--- EXCERPT PROVIDED ---
[Start of Attachment]
# Playoffs - Game #4: #3 Phoenix Suns (4) @ #7 San Antonio Spurs (0) - 5/9



## Dissonance (Jul 21, 2004)

* When: Sunday, 8:00PMEST/6:00PMMT/5:00PMPST
Where: AT&T Center - San Antonio, TX
TV:







*












*Playoff Schedule/Results
Game 1: W 111-102 vs San Antonio Spurs 
Game 2: W 110-102 vs San Antonio Spurs
Game 3: W 110-96 @ San Antonio Spurs
Game 4: Sun May 9 Phoenix at San Antonio Spurs 8:00PM TNT 
Game 5*: Tue May 11 San Antonio Spurs at Phoenix TNT 
Game 6*: Thu May 13 Phoenix at San Antonio Spurs ESPN
Game 7*: Sun May 16 San Antonio Spurs at Phoenix TNT
*












*Phoenix Suns (54-28)

Starters: 





































PG Steve Nash | SG Jason Richardson | SF Grant Hill | PF Amar'e Stoudemire | C Jarron Collins * 






















* San Antonio Spurs (50-32) 

Starters: 









PG George Hill | SG Manu Ginobili | SF Richard Jefferson | PF Tim Duncan | C Antonio McDyess* 













*_Victory Advisory_*




*Suns have been placed on.....KILLTHEM!*
​


----------



## MeirToTheWise (Nov 9, 2005)

*Re: Playoffs - Game #4: #3 Phoenix Suns (3) @ #7 San Antonio Spurs (0) - 5/9*

Kill them. Mercilessly.


----------



## the rattler (Sep 15, 2006)

*Re: Playoffs - Game #4: #3 Phoenix Suns (3) @ #7 San Antonio Spurs (0) - 5/9*

I would like to end this now and I'm going to the bar with the broom in my hand..

I kicked a Spur and I liked it...
[End of Attachment]
--- SOURCE DATA ---
[Start of Attachment]
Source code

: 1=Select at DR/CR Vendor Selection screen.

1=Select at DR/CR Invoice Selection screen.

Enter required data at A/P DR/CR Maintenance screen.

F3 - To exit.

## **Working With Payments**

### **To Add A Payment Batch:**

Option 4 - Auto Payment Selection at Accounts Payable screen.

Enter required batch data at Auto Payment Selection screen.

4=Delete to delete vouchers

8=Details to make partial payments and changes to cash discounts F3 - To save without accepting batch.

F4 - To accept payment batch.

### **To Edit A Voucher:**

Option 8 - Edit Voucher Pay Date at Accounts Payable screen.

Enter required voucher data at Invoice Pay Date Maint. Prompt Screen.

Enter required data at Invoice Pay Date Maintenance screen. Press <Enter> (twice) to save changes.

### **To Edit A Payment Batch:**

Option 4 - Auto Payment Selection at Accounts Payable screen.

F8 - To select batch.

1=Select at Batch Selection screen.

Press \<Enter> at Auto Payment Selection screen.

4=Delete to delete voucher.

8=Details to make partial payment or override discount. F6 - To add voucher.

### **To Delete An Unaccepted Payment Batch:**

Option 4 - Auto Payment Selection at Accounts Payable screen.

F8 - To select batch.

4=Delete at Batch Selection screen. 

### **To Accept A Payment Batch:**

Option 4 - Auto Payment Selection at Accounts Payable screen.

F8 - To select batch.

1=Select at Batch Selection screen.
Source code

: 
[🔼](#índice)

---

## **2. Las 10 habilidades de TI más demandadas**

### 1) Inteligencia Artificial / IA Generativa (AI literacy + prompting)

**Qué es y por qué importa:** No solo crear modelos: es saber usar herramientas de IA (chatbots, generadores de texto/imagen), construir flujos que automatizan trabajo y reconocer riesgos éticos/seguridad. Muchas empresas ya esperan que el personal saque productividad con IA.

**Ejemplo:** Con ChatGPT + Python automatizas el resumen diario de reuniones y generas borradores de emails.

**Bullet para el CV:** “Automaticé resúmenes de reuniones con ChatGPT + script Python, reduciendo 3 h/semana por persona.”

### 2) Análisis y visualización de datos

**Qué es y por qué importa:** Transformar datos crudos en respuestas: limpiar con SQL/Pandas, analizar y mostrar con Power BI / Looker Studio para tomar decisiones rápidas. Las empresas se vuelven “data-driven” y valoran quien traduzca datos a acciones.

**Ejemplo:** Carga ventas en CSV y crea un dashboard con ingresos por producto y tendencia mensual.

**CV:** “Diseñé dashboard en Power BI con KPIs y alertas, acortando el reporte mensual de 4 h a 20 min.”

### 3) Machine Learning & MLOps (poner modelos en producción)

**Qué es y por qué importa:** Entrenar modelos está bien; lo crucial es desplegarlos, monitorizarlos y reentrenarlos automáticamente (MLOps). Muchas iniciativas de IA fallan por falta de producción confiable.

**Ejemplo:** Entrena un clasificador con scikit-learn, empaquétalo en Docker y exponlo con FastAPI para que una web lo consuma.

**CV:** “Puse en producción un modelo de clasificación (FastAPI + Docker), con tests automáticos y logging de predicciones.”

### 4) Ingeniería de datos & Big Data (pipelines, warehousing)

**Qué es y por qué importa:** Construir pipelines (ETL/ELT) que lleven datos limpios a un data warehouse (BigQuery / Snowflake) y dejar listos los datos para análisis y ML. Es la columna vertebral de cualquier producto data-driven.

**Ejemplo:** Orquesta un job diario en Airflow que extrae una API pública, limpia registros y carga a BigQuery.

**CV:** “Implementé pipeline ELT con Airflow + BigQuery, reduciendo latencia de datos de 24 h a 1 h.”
[End of Attachment]
--- JOB ITEM A ---
In the Suns–Spurs game thread, condense the block beginning "Playoff Schedule/Results" into a short bulleted list that keeps its main facts.
--- JOB ITEM B ---
From the Suns–Spurs game thread, return the passage from "Kill them. Mercilessly." to "I liked it...", reproduced word for word.
--- JOB ITEM C ---
Take the Suns–Spurs game thread further, picking up right after its final post.

--- TASK RESULT A ---
- Games 1–3: Phoenix won all three against San Antonio: 111-102, 110-102, and 110-96 (Game 3 at San Antonio).
- Game 4: Sunday, May 9, Phoenix at San Antonio, 8:00 PM on TNT.
- Game 5*: Tuesday, May 11, San Antonio at Phoenix on TNT.
- Game 6*: Thursday, May 13, Phoenix at San Antonio on ESPN.
- Game 7*: Sunday, May 16, San Antonio at Phoenix on TNT.

--- TASK RESULT B ---
Kill them. Mercilessly.


----------



## the rattler (Sep 15, 2006)

*Re: Playoffs - Game #4: #3 Phoenix Suns (3) @ #7 San Antonio Spurs (0) - 5/9*

I would like to end this now and I'm going to the bar with the broom in my hand..

I kicked a Spur and I liked it...

--- TASK RESULT C ---
----------



## thaKEAF (Mar 8, 2004)

*Re: Playoffs - Game #4: #3 Phoenix Suns (3) @ #7 San Antonio Spurs (0) - 5/9*


----------



## Dissonance (Jul 21, 2004)

*Re: Playoffs - Game #4: #3 Phoenix Suns (3) @ #7 San Antonio Spurs (0) - 5/9*

*Suns 107, Spurs 101*


4-0 SWEEP! **** YEAH!


----------



## MeirToTheWise (Nov 9, 2005)

Yuuuum. Revenge is sweet ^_^

**** the Spurs -.-


----------



## Seuss (Aug 19, 2005)

Pure awesome. Amare had the biggest I'm-trying-not-to-smile hug with Tim Duncan.


----------



## Dissonance (Jul 21, 2004)

Nash was ****ing ridiculous. All started with that **** you 3 with one eye. On to Western Conference Finals. Can you believe that? lol.


They get a full week to recharge and (hopefully) get Lopez ready regardless if Lakers sweep as well.


----------



## MeirToTheWise (Nov 9, 2005)

Lol, Seuss your sig quotes are awesome ^_^

They'll need Lopez, whatever percent he's at, against the Lakers.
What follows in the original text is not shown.